Mi ricordo - e come scordarselo? - la prima volta che ne ho indossata una, ai primi di marzo del 2020, quando il virus era ufficialmente arrivato in Italia mietendo le prime vittime e per mesi non sarebbe stata disponibile neppure l’ombra di un dispositivo di protezione personale, coi bavaglini che venivano confezionati con le stoffe di casa.
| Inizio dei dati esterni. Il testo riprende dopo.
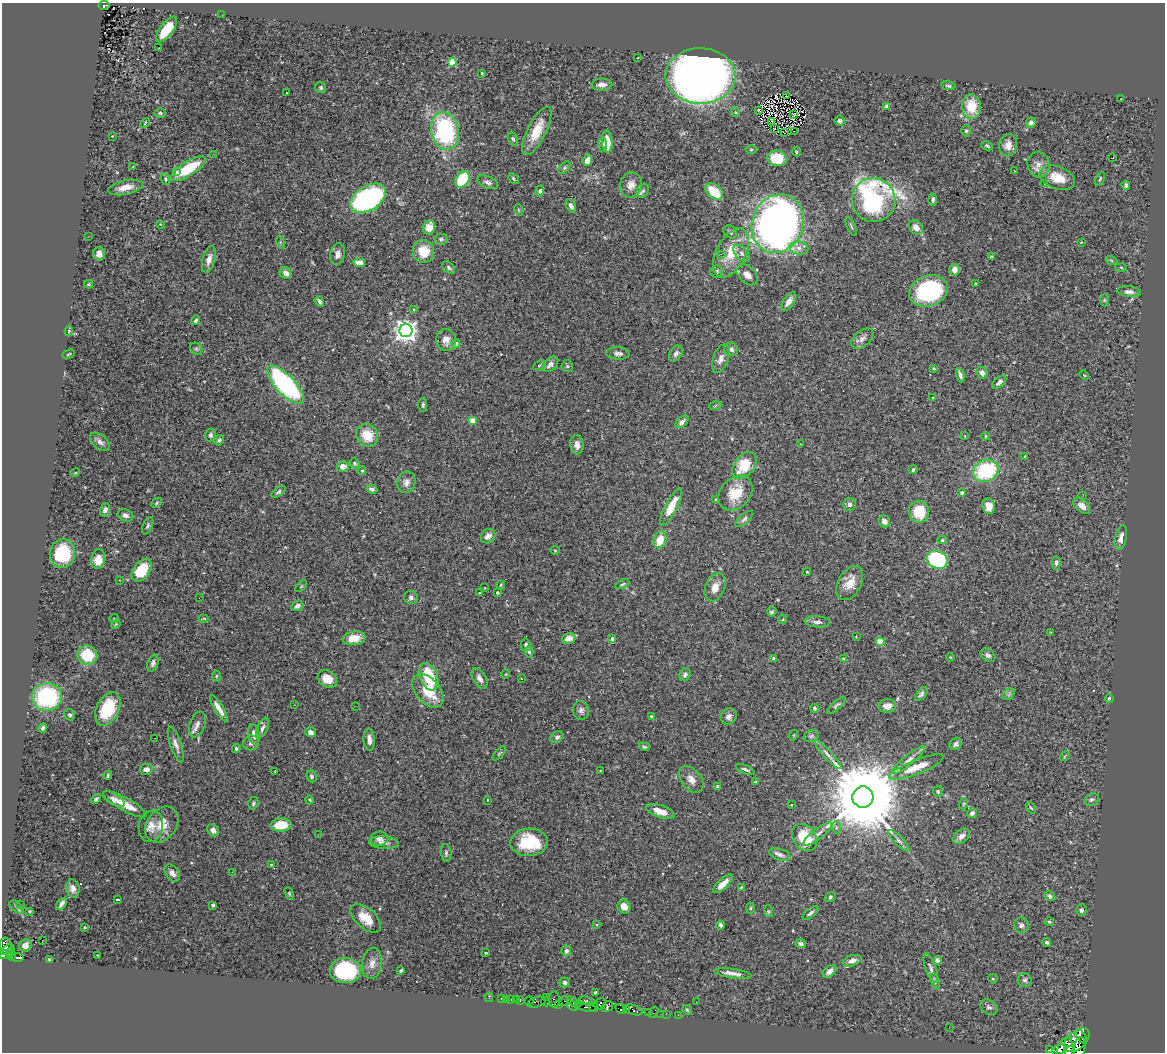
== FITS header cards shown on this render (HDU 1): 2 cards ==
NAXIS1  =                 1163
NAXIS2  =                 1050

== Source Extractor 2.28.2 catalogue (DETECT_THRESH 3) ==
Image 1163 x 1050 px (HDU 1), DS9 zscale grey, 1 PNG px = 1 image px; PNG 1167 x 1054 px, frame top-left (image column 1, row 1050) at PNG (2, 3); each listed source drawn as its Kron ellipse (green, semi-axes under 4 px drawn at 4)
Background 0.763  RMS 0.023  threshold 0.0685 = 3 sigma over >= 5 px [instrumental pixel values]
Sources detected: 378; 1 with non-positive FLUX_AUTO (blend fragments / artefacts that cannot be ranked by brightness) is neither listed nor drawn; the other 377 listed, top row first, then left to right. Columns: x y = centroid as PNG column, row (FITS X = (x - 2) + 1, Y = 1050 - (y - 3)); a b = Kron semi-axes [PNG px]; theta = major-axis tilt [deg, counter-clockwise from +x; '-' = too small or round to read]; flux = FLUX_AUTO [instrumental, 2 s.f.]
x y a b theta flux
104 5 5 3 - 65
222 15 2 2 - 0.65
166 29 15 6 53 34
159 48 3 2 - 5.4
637 58 3 2 - 7.2
452 62 4 4 - 55
482 73 3 2 - 1.2
700 76 35 27 -1 1400
602 85 10 6 2 8.2
948 86 7 4 -12 2.9
321 88 6 5 - 2.4
287 93 2 2 - 0.83
786 95 2 2 - 3300
1121 99 3 2 - 1.5
887 106 4 4 - 15
971 106 12 9 -85 40
758 110 3 2 - 8.6
735 112 5 3 - 1.5
160 113 5 4 - 2.4
793 114 4 2 - 1.7
840 121 5 5 - 3.6
772 122 4 2 - 0.6
1031 122 5 5 - 6.4
145 123 5 3 - 1.5
774 129 3 2 - 0.63
445 131 19 14 -80 190
537 131 26 9 63 33
794 131 2 2 - 0.49
966 131 5 4 - 2.4
784 133 3 2 - 1.5
112 136 2 2 - 1.1
513 139 7 4 -65 3.2
607 141 11 5 -86 24
602 145 7 4 -89 3.9
1008 145 11 9 77 11
987 146 6 3 -26 2.2
751 149 5 3 - 1.7
796 152 4 4 - 1.6
213 154 2 2 - 1.6
1113 157 4 2 - 5
777 158 10 7 -10 45
587 160 6 4 70 12
1038 164 13 11 -78 12
133 167 4 2 - 1.1
564 168 7 4 47 2.7
188 169 20 7 32 63
1014 171 3 2 - 2.1
177 172 3 3 - 110
1057 178 18 11 -20 33
165 179 6 4 -64 2.4
462 179 9 6 57 61
513 179 6 4 -47 2.1
1100 179 7 3 64 2
488 182 11 6 -22 5.5
1045 184 3 3 - 1.6
631 185 13 11 68 13
1126 185 4 3 - 3.9
125 187 17 7 12 19
540 191 5 4 - 3.5
643 191 7 5 65 3.4
714 192 10 6 -42 45
368 198 20 12 32 300
933 199 6 4 82 4.5
874 200 22 21 - 350
571 206 7 4 -59 5.4
519 210 6 3 -71 1.5
160 224 4 3 - 1.1
778 224 30 25 69 920
851 226 10 3 -66 2.5
429 227 7 6 - 19
916 227 8 6 -45 9.8
730 232 7 5 -39 3.6
89 236 2 2 - 3.2
441 239 6 5 - 3
280 242 6 4 -71 2
1081 242 3 2 - 1
799 248 9 6 -10 8
423 251 11 10 - 32
731 253 26 15 62 47
742 253 10 6 -46 5.4
99 254 6 6 - 9.1
338 254 11 7 78 9
721 254 3 2 - 4.2
991 257 3 3 - 2.1
209 259 14 6 75 10
1111 260 5 3 - 1.7
359 263 6 4 -10 18
1121 267 6 4 -3 2
449 268 7 5 -42 3.5
954 270 6 5 - 7.4
716 272 6 6 - 3.8
286 273 6 5 - 7.3
747 275 13 8 -44 10
89 284 4 4 - 1.7
976 284 3 3 - 1.7
928 291 20 15 19 190
1129 292 12 5 -6 6.1
1104 300 6 4 88 1.9
319 301 5 3 - 4.6
789 301 11 5 54 9.3
413 310 3 3 - 2.6
196 320 5 3 - 2.6
69 331 5 3 - 2.1
406 331 6 6 - 1300
862 339 13 8 39 8.1
446 340 11 10 - 12
456 344 4 4 - 4.8
196 349 7 5 -44 2.9
731 349 7 6 - 5
618 353 12 6 -3 5.8
69 354 6 3 27 1.5
676 354 9 6 57 5.2
721 359 15 7 70 10
550 364 9 6 43 7.1
540 365 7 3 27 2
567 366 6 5 - 2.7
934 368 3 3 - 2
982 373 6 5 - 9.1
960 375 7 3 -74 4.5
1084 375 5 3 - 1.3
999 382 8 4 44 5.2
286 385 24 9 -47 250
933 398 3 3 - 2
423 405 7 4 89 2.4
715 406 6 4 20 1.9
472 420 4 4 - 27
682 422 8 4 43 6.3
211 435 6 5 - 3.7
367 435 12 10 -51 34
965 436 3 3 - 1.1
986 436 4 3 - 1.2
219 440 5 4 - 2.8
100 442 12 7 -40 7.2
800 444 3 2 - 2.2
577 445 9 6 -86 8.1
1025 456 3 2 - 1.1
355 463 5 4 - 2
744 465 15 10 53 46
343 466 6 5 - 9.8
913 470 5 3 - 2.1
362 471 4 4 - 2.3
986 471 13 10 21 130
75 473 5 3 - 1.3
406 482 11 9 79 8.8
372 489 5 4 - 4.2
279 492 8 4 38 3.2
735 493 19 15 47 40
962 493 4 4 - 3.3
1083 495 3 2 - 1.8
716 499 3 3 - 1.5
157 503 6 4 43 2.1
849 505 6 6 - 5.1
989 506 8 6 -80 13
1082 506 10 6 -41 9.9
671 507 20 6 63 40
105 510 7 4 71 5.8
919 512 11 10 - 43
125 515 8 6 -22 6.5
744 519 11 5 42 4.3
884 521 6 5 - 8.3
148 526 9 4 66 3.4
488 536 8 6 44 9.1
1121 538 12 6 77 9
660 540 8 6 70 27
942 540 4 4 - 2.5
555 550 5 3 - 1.3
62 553 14 12 82 83
98 559 10 7 80 24
937 560 11 8 -23 150
1056 563 7 4 87 3.9
142 570 13 8 53 50
807 572 4 4 - 1.4
120 580 2 2 - 1.1
850 583 18 11 61 24
622 584 7 4 25 2.5
501 585 4 3 - 1.3
301 586 7 2 45 1.5
715 587 15 9 68 17
485 588 3 2 - 1
479 593 3 3 - 2.3
498 593 4 3 - 2.3
411 597 7 6 - 5.2
199 598 2 2 - 2.4
297 606 6 5 - 6.3
772 612 5 4 - 3.1
114 618 5 3 - 1.2
204 618 5 3 - 1.6
783 619 4 3 - 1.4
817 622 12 5 -3 6.4
116 624 5 3 - 1.4
1051 632 4 3 - 1.3
856 636 2 2 - 1.1
354 638 11 7 8 23
569 638 7 5 14 16
612 639 4 3 - 7.4
880 642 4 4 - 46
526 645 6 5 - 3.8
529 652 6 4 -73 2.6
87 655 10 9 - 53
988 655 8 6 -37 4.7
950 657 4 3 - 1.2
773 658 3 3 - 2.5
843 658 4 2 - 1.2
153 663 8 5 71 4.6
506 674 5 3 - 1.1
685 675 6 5 - 4.6
216 676 5 3 - 1.5
429 677 14 8 -69 65
480 678 11 6 -60 7.8
327 679 10 8 -30 19
521 679 2 2 - 1.4
428 691 19 12 -50 43
921 694 8 4 51 4.3
1009 694 6 5 - 3.1
47 697 15 14 - 150
1109 698 4 3 - 2.3
295 705 2 2 - 0.88
836 705 12 4 42 3
356 706 2 2 - 2.1
887 706 9 6 7 12
219 708 15 4 -59 12
814 708 4 3 - 2.5
108 709 18 11 64 58
581 710 9 8 - 6
70 715 6 5 - 3.5
651 716 4 3 - 1.5
729 716 8 7 - 7.3
197 724 13 7 70 8.5
43 728 4 3 - 2.6
262 728 10 5 64 5.2
311 732 5 5 - 6.1
254 734 10 5 -77 11
794 735 5 3 - 1.1
811 736 8 5 22 3.7
557 737 7 5 36 3.9
155 738 2 2 - 1.1
369 740 11 5 -85 8.9
251 743 8 7 - 5.3
176 744 19 5 -72 8
956 744 6 5 - 4.5
644 747 5 3 - 2.4
236 749 4 3 - 2.3
499 753 9 4 47 2.4
828 755 19 4 -46 7.3
1065 756 5 3 - 1.3
908 760 21 5 40 10
916 767 29 7 22 32
146 769 6 5 - 8.1
745 769 10 3 -21 3.7
600 770 3 3 - 4
275 771 3 2 - 0.85
108 775 4 2 - 2.1
312 776 6 5 - 3.6
691 779 15 10 -51 13
755 782 4 3 - 1.4
717 786 3 3 - 2.7
938 791 5 5 - 2.2
863 797 10 10 - 28000
96 799 5 4 - 3.3
114 799 12 5 -30 7.1
1092 799 7 5 29 3.8
310 800 4 3 - 1.3
487 800 3 2 - 1.8
253 803 6 5 - 2.8
125 804 24 6 -28 30
963 804 5 3 - 1.6
791 805 3 2 - 0.96
1031 808 6 3 -53 1.9
660 811 15 6 -19 18
972 813 5 4 - 5.6
162 824 19 14 52 24
281 825 10 6 4 28
151 826 16 12 78 15
836 827 6 4 -73 2.6
213 830 7 5 -44 6
318 834 3 2 - 1.4
818 834 17 5 38 7.6
961 836 9 6 41 8
804 838 15 11 -55 56
379 839 9 7 6 6.3
899 841 14 4 -45 5.6
529 842 19 13 3 72
384 843 15 6 -4 7.6
446 853 9 5 -84 3.5
780 855 11 5 -18 6.5
271 864 3 2 - 1.1
232 872 3 2 - 1.7
172 873 9 6 -54 7.3
723 884 12 5 43 14
741 887 4 3 - 1.5
73 888 9 6 -78 7.1
289 894 7 4 -70 1.9
1050 896 6 4 -29 3.7
830 897 5 4 - 2.5
117 899 4 2 - 2
61 904 7 3 55 5
20 905 3 3 - 1.6
213 905 3 3 - 2.5
17 907 8 4 -42 3
624 907 7 6 - 14
750 908 5 3 - 1.7
1081 910 6 5 - 3.8
29 911 3 2 - 1.5
768 911 6 4 -71 2.1
810 913 9 4 40 4.7
366 918 18 10 -41 25
1049 922 4 4 - 1.7
597 925 3 3 - 2.1
720 925 4 3 - 3.9
1021 925 8 7 - 5.1
85 927 3 3 - 1.2
42 940 2 2 - 2.4
1047 942 4 4 - 3.4
800 944 5 4 - 5.1
25 945 7 5 41 12
5 946 8 6 -84 420
7 950 7 3 32 270
566 951 5 5 - 4.3
11 952 5 2 - 150
486 953 3 2 - 1.2
3 955 5 4 - 730
98 955 2 2 - 1.2
12 956 4 3 - 190
17 957 7 3 -2 240
50 960 3 3 - 3.1
937 960 4 4 - 5.3
852 961 9 5 18 7.4
372 963 16 10 83 12
931 968 15 5 -71 5.5
345 971 15 12 3 130
401 971 4 3 - 2.5
829 971 8 5 42 8.1
733 973 19 4 -8 9.6
993 979 5 4 - 1.5
1025 980 7 7 - 3.9
935 981 8 4 -67 2.7
564 983 5 5 - 4.2
595 992 3 3 - 2.2
489 997 5 2 - 14
547 997 3 2 - 15
501 999 3 2 - 35
511 999 3 2 - 9.6
516 999 2 2 - 8.7
554 999 8 5 87 400
506 1000 2 2 - 9.6
520 1001 4 3 - 200
529 1001 5 3 - 960
564 1001 5 3 - 480
587 1001 7 4 -8 700
537 1002 9 5 16 92
546 1002 5 2 - 42
574 1002 7 4 -33 840
696 1002 2 2 - 1.5
600 1004 6 5 - 890
559 1005 4 3 - 590
572 1006 6 3 -36 470
607 1006 6 5 - 400
585 1007 11 4 -14 460
593 1007 5 3 - 550
989 1007 9 7 -34 5
621 1009 6 4 -29 870
626 1009 4 2 - 99
633 1010 10 5 -16 770
687 1010 5 4 - 2.1
654 1012 6 2 56 31
649 1013 3 2 - 24
660 1014 2 2 - 16
666 1014 2 2 - 15
678 1015 2 2 - 9.7
949 1027 2 2 - 21
1081 1036 8 3 -56 610
1077 1040 15 9 41 6400
1080 1048 11 5 81 3300
1050 1050 3 3 - 210
1059 1050 7 4 35 2900
1065 1050 13 8 77 6200
1070 1051 6 4 69 2400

Ero a Bassano, intento ad andare in redazione, e ho compiuto il rito della vestizione in una via secondaria, per non dare troppo nell’occhio. Mi sentivo strano, non a mio agio e certamente anche ridicolo. Avevo a casa una scatola di mascherine cinesi, ma non per fini “sanitari”: erano quelle che si usano per fare le pulizie, per evitare di inspirare la polvere o altre amenità varie. La mia prima mascherina è stata una di quelle e avrei continuato ad usarle assieme alla mia famiglia, tutto il lockdown compreso, fino a esaurimento scorte.
Da allora in poi quel pezzetto di tessuto, con l’arrivo in Italia dei primi contingenti di mascherine che all’inizio sembravano introvabili, ci ha cambiato esteriormente, nell’aspetto, e interiormente, nell’anima. È diventato una barriera non solo di presunta protezione, ma anche di distacco e di conflitto sociale al di là del distanziamento già imposto dai vari Dpcm.
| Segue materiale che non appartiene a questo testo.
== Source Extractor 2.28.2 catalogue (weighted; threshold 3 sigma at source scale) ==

Chi non lo portava - e c’era anche chi, rappresentante di una ristretta minoranza, andava in giro senza maschera - veniva mal visto alla stregua di un untore.
Non mi dimenticherò mai - era il tempo del lockdown, quando potevi uscire di casa solo per fare la spesa con autocertificazione in tasca - le urla assordanti e scomposte di un’addetta di un supermercato, a livelli di isteria pura, nei confronti di un anziano cliente che per parlare con la moglie al telefonino si era temporaneamente abbassato la mascherina sotto il mento. Gli avesse chiesto gentilmente di rimetterla su naso e bocca avrebbe ottenuto lo stesso effetto, ma in quel periodo eravamo figli del Terrore.
Poi, volenti o nolenti, ci siamo tutti abituati perché una delle peculiarità che ci fa andare avanti è anche quella di abituarci al peggio. Ci siamo conformati fino all’ultimo a questa seconda pelle sintetica al punto che in molti hanno continuato a portarla all’aperto, e più di qualcuno la indossa ancora oggi, anche quando l’obbligo di indossarla è stato estinto.
Sono cose che io ho rimosso e che tutti, più o meno, hanno rimosso, per la naturale propensione umana a distogliere il pensiero dalle circostanze spiacevoli.
Tuttavia quella mascherina chirurgica, sigillata e pronta all’uso, che ho rinvenuto nel cassetto ha provocato in me un improvviso “flashback” di tutto ciò che è stato.
Potrei gettarla via nel bidone del secco, ma non lo farò, almeno per il momento.
E non perché ritenga di doverla usare, giammai fosse. Anche perché, all’occorrenza, ho sempre la FFP2 ripiegata nella tasca della giacca. La conserverò, sempre che un giorno non mi venga voglia di disfarmene, come cimelio di un’epoca.
Quel riquadro di tessuto anti-Covid cinese è infatti una reliquia rappresentativa di un’era storica (anzi, tristemente storica) direttamente vissuta. Che a forza di tapparci il naso e la bocca ha finito col tappare il nostro stesso raziocinio.